» **WHAT YOU HAVE TO DO**
Where a line in the entries below contains the word "Spirit", it counts; give the total by itself.

» **SOURCE RECORDS**
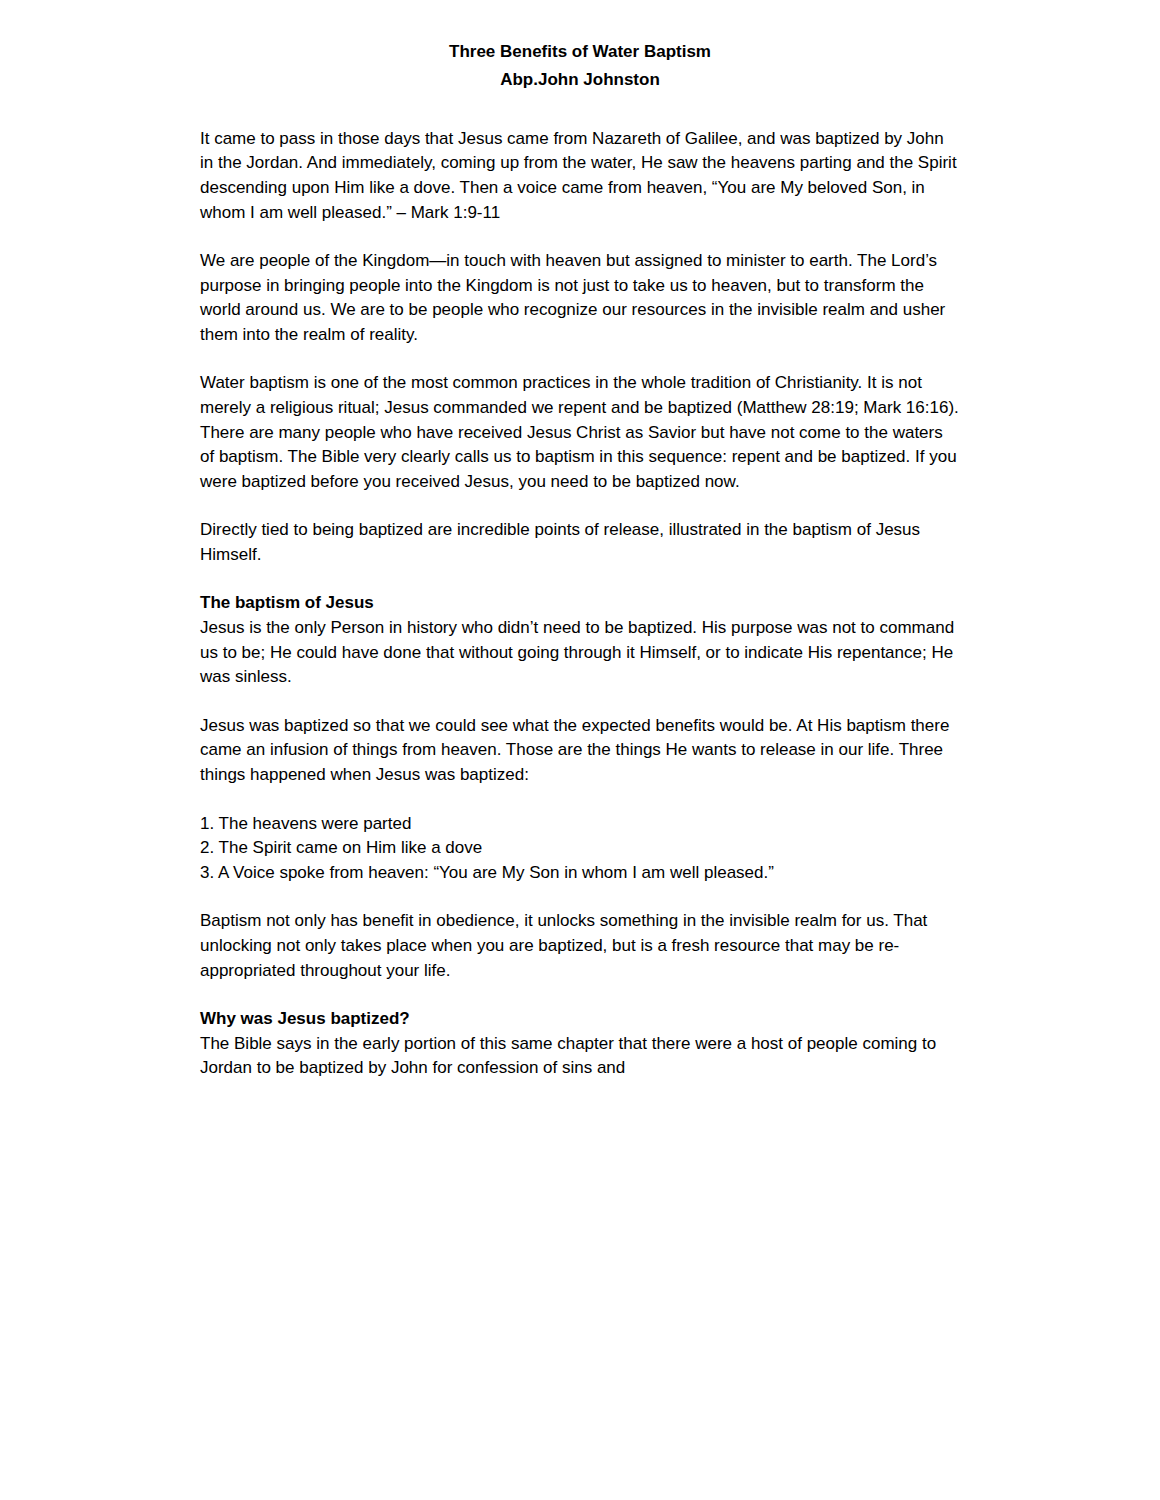Three Benefits of Water Baptism
Abp.John Johnston
It came to pass in those days that Jesus came from Nazareth of Galilee, and was baptized by John in the Jordan. And immediately, coming up from the water, He saw the heavens parting and the Spirit descending upon Him like a dove. Then a voice came from heaven, “You are My beloved Son, in whom I am well pleased.” – Mark 1:9-11
We are people of the Kingdom—in touch with heaven but assigned to minister to earth. The Lord’s purpose in bringing people into the Kingdom is not just to take us to heaven, but to transform the world around us. We are to be people who recognize our resources in the invisible realm and usher them into the realm of reality.
Water baptism is one of the most common practices in the whole tradition of Christianity. It is not merely a religious ritual; Jesus commanded we repent and be baptized (Matthew 28:19; Mark 16:16). There are many people who have received Jesus Christ as Savior but have not come to the waters of baptism. The Bible very clearly calls us to baptism in this sequence: repent and be baptized. If you were baptized before you received Jesus, you need to be baptized now.
Directly tied to being baptized are incredible points of release, illustrated in the baptism of Jesus Himself.
The baptism of Jesus
Jesus is the only Person in history who didn’t need to be baptized. His purpose was not to command us to be; He could have done that without going through it Himself, or to indicate His repentance; He was sinless.
Jesus was baptized so that we could see what the expected benefits would be. At His baptism there came an infusion of things from heaven. Those are the things He wants to release in our life. Three things happened when Jesus was baptized:
1. The heavens were parted
2. The Spirit came on Him like a dove
3. A Voice spoke from heaven: “You are My Son in whom I am well pleased.”
Baptism not only has benefit in obedience, it unlocks something in the invisible realm for us. That unlocking not only takes place when you are baptized, but is a fresh resource that may be re-appropriated throughout your life.
Why was Jesus baptized?
The Bible says in the early portion of this same chapter that there were a host of people coming to Jordan to be baptized by John for confession of sins and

» **TASK RESULT**
2